Признавая невозможность воссоздания на имперском, европейском уровне демократии по типу национального государства, Бек и Гранде указывают, тем не менее, на пути демократизации «космополитической Европы». «Принцип интервенции» (поощрение прямого участия граждан в политических инициативах, а также инициированных снизу общеевропейских референдумов), «принцип включения» (возможности участия в политике для граждан и организаций неевропейских государств), «стратегии признания инаковости» (такие, как право «квалифицированного» вето и пр.) и «стратегии контроля» за бюрократическими структурами за счёт системы разделения властей.
Ряд европейских политических теоретиков противопоставляет «имперскую» логику США «республиканской» или попросту «этатистской» логике Европы. Они не согласны с историцистским тезисом авторов «Империи» об отмирании суверенного государства и переходе к новой, более прогрессивной имперской форме. Многие европейские авторы упрекают Негри и Хардта в скрытой апологетике американского империализма. С точки зрения этих европейцев, государство и суверенитет остаются важнейшими горизонтами современности, которые с самого начала противостояли имперской логике.
Бландин Кригель в своей недавней книге «Правовое государство или империя?»[25] выступает с консервативно-либеральных позиций и представляет новую историю как борьбу двух разнонаправленных принципов: империализма и этатизма. Кригель защищает идею государства, утверждая её республиканские корни. Теория республиканского происхождения государства, развиваемая в основном во Франции, противостоит попыткам немецких консерваторов XIX–XX веков вывести современное государство из имперского принципа. Вчера немцы, а сегодня англо-американцы ведут подрывную пропаганду и политику империи.
Но самое интересное — в философском обосновании Кригель противоречит между правовым государством и империей.
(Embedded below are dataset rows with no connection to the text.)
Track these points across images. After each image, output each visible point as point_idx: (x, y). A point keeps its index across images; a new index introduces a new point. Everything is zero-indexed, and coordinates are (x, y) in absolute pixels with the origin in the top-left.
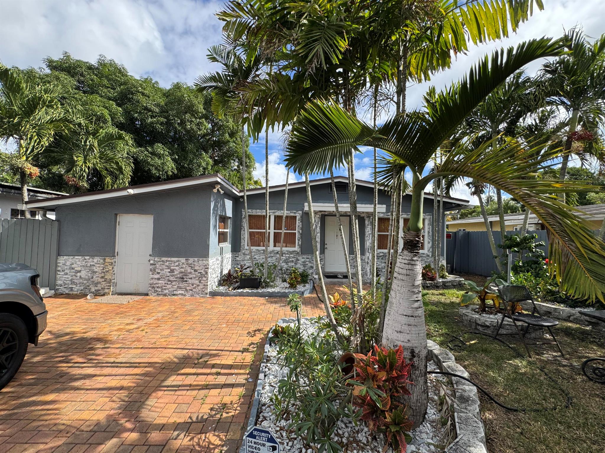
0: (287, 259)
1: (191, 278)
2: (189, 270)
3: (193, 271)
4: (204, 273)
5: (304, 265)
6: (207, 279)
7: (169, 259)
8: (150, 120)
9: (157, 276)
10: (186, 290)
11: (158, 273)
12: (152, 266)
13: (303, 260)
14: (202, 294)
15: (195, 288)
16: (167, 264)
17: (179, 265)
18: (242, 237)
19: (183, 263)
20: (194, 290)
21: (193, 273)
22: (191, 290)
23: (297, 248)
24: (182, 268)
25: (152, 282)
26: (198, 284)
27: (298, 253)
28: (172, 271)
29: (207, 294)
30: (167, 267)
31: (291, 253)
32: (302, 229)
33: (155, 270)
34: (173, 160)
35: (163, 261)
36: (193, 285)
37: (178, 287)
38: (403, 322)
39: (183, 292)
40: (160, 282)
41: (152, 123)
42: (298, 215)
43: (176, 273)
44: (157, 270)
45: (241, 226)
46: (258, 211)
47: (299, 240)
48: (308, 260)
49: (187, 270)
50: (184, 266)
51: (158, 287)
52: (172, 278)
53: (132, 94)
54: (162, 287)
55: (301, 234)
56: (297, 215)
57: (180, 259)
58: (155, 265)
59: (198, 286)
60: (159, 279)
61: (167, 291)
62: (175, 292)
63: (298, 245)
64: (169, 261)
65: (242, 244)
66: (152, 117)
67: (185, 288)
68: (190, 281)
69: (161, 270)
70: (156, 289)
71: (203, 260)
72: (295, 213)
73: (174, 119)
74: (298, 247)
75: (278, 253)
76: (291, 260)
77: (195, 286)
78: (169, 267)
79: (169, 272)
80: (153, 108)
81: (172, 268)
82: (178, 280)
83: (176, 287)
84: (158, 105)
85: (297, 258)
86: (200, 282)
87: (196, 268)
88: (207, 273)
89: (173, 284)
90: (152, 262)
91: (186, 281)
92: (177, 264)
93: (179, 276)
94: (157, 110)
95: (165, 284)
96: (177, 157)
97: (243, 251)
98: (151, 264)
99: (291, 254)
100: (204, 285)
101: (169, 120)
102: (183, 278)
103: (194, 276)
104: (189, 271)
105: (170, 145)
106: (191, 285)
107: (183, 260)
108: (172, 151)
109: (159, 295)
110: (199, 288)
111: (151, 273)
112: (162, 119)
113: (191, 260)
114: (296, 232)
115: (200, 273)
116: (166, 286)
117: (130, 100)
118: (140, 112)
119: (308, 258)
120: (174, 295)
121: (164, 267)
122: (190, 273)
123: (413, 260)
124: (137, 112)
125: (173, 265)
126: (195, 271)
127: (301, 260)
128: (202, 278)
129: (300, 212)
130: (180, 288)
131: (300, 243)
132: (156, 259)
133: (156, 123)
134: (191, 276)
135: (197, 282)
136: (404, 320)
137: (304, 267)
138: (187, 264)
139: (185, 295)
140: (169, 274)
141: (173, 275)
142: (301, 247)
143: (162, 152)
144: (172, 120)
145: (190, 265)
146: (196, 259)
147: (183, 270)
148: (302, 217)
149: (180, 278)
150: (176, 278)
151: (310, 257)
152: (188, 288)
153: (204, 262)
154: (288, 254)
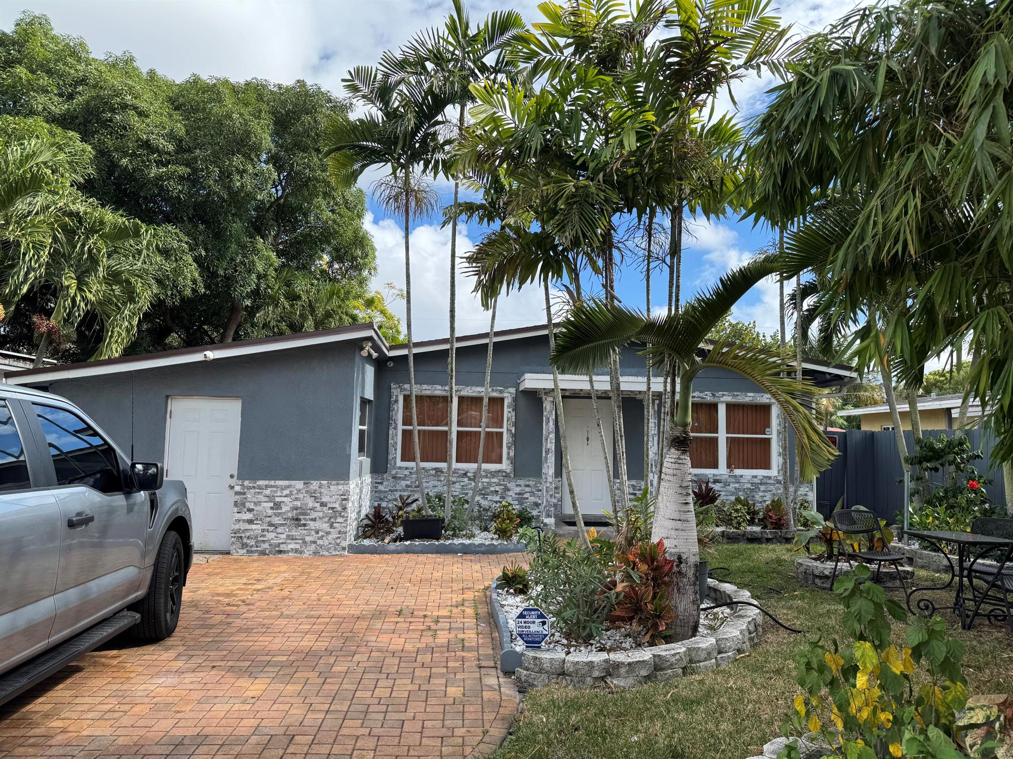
0: (484, 488)
1: (314, 520)
2: (311, 503)
3: (318, 505)
4: (339, 509)
5: (521, 500)
6: (346, 520)
7: (272, 483)
8: (154, 172)
9: (249, 516)
10: (305, 542)
11: (250, 510)
12: (237, 497)
13: (518, 490)
14: (335, 549)
15: (321, 538)
16: (268, 492)
17: (291, 493)
18: (390, 442)
19: (299, 491)
20: (320, 542)
21: (319, 508)
22: (315, 542)
23: (505, 465)
24: (297, 499)
25: (237, 527)
26: (328, 529)
27: (507, 476)
28: (277, 506)
29: (344, 549)
30: (266, 499)
31: (494, 474)
32: (515, 424)
33: (243, 505)
34: (196, 260)
35: (260, 487)
36: (317, 533)
37: (288, 536)
38: (670, 527)
39: (298, 546)
40: (253, 527)
41: (159, 178)
42: (508, 396)
43: (285, 509)
44: (248, 505)
45: (389, 418)
46: (425, 387)
47: (509, 448)
48: (527, 489)
49: (306, 504)
50: (301, 496)
51: (248, 538)
52: (276, 520)
53: (113, 110)
54: (257, 537)
55: (514, 436)
56: (505, 395)
57: (293, 482)
58: (244, 494)
59: (328, 533)
60: (250, 522)
61: (266, 546)
62: (283, 547)
63: (508, 458)
64: (272, 486)
65: (390, 457)
66: (159, 163)
67: (303, 539)
68: (312, 524)
69: (255, 504)
70: (245, 540)
71: (338, 484)
72: (501, 392)
73: (207, 168)
74: (509, 462)
75: (465, 474)
76: (492, 489)
77: (321, 534)
78: (270, 498)
79: (272, 508)
80: (162, 143)
81: (277, 499)
82: (288, 522)
83: (284, 536)
84: (171, 136)
85: (505, 486)
86: (331, 526)
87: (323, 500)
88: (345, 509)
89: (279, 530)
90: (238, 488)
91: (305, 525)
92: (286, 492)
93: (290, 515)
94: (171, 148)
95: (263, 530)
96: (203, 253)
97: (394, 472)
98: (237, 493)
99: (493, 476)
100: (340, 532)
101: (195, 171)
102: (298, 520)
103: (321, 514)
104: (310, 505)
105: (190, 226)
106: (313, 533)
107: (299, 484)
108: (194, 239)
109: (252, 552)
110: (330, 537)
111: (236, 510)
112: (182, 170)
113: (314, 485)
114: (504, 430)
115: (333, 508)
116: (264, 536)
117: (105, 124)
118: (134, 155)
119: (528, 486)
120: (280, 552)
121: (261, 498)
122: (313, 509)
123: (680, 459)
124: (125, 154)
125: (279, 494)
126: (323, 504)
127: (514, 489)
128: (336, 518)
129: (513, 390)
130: (291, 538)
131: (512, 454)
132: (246, 483)
133: (169, 179)
134: (313, 515)
135: (326, 527)
136: (672, 524)
137: (521, 503)
138: (307, 492)
139: (301, 552)
140: (270, 512)
141: (280, 514)
142: (514, 461)
143: (175, 244)
144: (202, 170)
145: (313, 495)
146: (324, 482)
147: (298, 504)
148: (515, 400)
149: (293, 519)
150: (285, 519)
151: (531, 483)
152: (308, 539)
153: (340, 487)
154: (486, 477)
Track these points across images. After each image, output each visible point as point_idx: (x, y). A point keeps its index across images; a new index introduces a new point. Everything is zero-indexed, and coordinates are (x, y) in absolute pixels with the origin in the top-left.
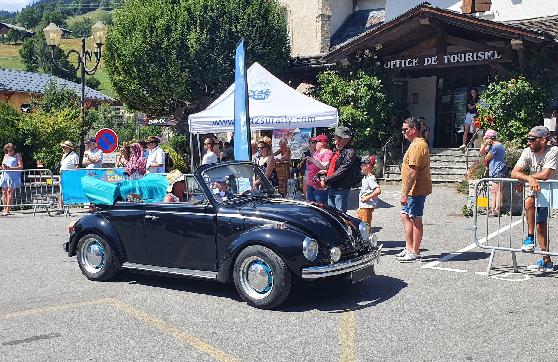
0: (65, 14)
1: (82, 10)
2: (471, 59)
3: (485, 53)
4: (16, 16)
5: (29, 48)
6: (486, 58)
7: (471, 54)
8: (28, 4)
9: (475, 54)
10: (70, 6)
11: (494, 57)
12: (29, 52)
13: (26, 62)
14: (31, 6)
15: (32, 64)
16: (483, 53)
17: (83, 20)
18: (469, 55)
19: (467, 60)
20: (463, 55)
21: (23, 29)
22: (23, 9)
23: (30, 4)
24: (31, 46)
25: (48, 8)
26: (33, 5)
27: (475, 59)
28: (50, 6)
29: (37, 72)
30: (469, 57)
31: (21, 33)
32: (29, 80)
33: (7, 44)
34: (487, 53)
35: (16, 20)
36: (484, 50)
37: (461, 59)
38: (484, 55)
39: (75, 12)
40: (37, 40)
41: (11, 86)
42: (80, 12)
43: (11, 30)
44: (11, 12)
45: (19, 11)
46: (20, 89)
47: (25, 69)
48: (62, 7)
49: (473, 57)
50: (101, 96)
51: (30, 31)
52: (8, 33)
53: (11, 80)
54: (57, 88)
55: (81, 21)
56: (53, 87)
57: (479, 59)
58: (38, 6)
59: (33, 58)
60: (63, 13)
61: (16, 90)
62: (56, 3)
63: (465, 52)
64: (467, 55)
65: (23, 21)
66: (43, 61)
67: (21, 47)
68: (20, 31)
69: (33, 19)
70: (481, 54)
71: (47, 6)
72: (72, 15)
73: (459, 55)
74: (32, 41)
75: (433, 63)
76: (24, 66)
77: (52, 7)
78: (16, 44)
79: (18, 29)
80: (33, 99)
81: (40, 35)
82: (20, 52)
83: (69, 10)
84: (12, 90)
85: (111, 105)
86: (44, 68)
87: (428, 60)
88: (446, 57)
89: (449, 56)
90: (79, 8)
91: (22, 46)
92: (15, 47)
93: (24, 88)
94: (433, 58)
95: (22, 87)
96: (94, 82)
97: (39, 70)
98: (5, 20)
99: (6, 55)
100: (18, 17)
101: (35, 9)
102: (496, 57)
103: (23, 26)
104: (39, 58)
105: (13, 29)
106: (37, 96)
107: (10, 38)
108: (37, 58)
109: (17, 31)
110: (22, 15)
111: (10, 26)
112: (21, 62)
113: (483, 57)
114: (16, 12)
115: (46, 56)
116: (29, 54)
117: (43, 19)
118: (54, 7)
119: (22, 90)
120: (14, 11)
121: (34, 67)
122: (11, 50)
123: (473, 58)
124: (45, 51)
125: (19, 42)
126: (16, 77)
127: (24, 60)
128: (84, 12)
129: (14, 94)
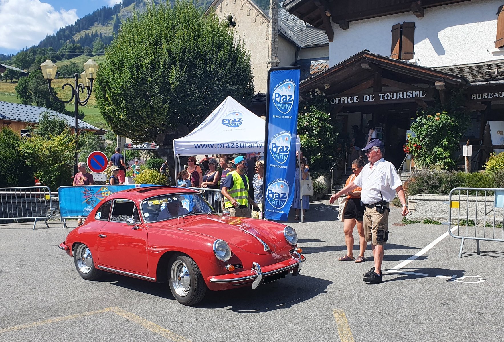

Хотя обычно республиканизм, право Нового времени считаются торжеством освобождающейся субъективности от оков религии и тирании, Кригель, наоборот, рассматривает правовое государство как торжество естественного права, в духе Локка, а империю вместе с революцией относит к подрывному индивидуализму и субъективизму. Таким образом, она выворачивает тезис Негри и Хардта.
У нас в России, где сегодня доминируют консерваторы разных сортов, понятие империи применяется весьма активно — и по отношению к США, и по отношению к России. Уже упомянутый авантюристический индивидуализм общества, в совокупности с частыми ударами по престижу государства, подпитывает геополитические и историософские построения, не считающиеся со спецификой Нового времени, секуляризации, капитализма и т. д. Эти консервативные утопии пока более привлекательны у нас, чем утопия Негри и Хардта, — космополитический мир, лишённый исторической конкретности, но зато наполненный мистическим энтузиазмом. У большинства же вызывает отторжение вообще любая утопия — но с точкой зрения будущего теряется и способность к критическому анализу настоящего.
В целом, возвращение к вопросу об империи — о власти, о пространстве, о действии и об отчуждении — является важной тенденцией нашего времени. Как и сама империя, этот возврат не может быть буквальным консервативным откатом к «доброму старому» языку господства и насилия. Как «империя», так и «революция» формулируют историческую программу Нового времени: возрождение и открытие мира, любовь к дальнему и отдаление от себя. Сегодня вновь обостряется основное противоречие Нового времени. С одной стороны, эмансипация материального мира, его буржуазное одомашнивание и технический контроль. С другой стороны, открытие странного, бесчеловечного, чужого мира, вторжение в него, и его ответное вторжение в человека. Книга Негри и Хардта колеблется в зазоре между этими двумя парадигмами.
В связи с этим в книге проступает ведущая политико-практическая альтернатива революционных сил: предоставить наконец человеку свободу преобразования себя и мира или бороться с ним же самим ради его освобождения. Конечно, человек должен отдаться своему спонтанному могуществу. Но, во-первых, сосредоточено ли это могущество в нём самом или оно распределено между ним и теми внешними силами (другими людьми, мирами), которые наблюдают за ним и призывают выйти за собственные пределы? Во-вторых, можно ли построить общество на созидательной силе, не институционализовав его саморазрушительные тенденции (возможна ли вообще свободная сила без постоянной готовности отказаться от свободы)?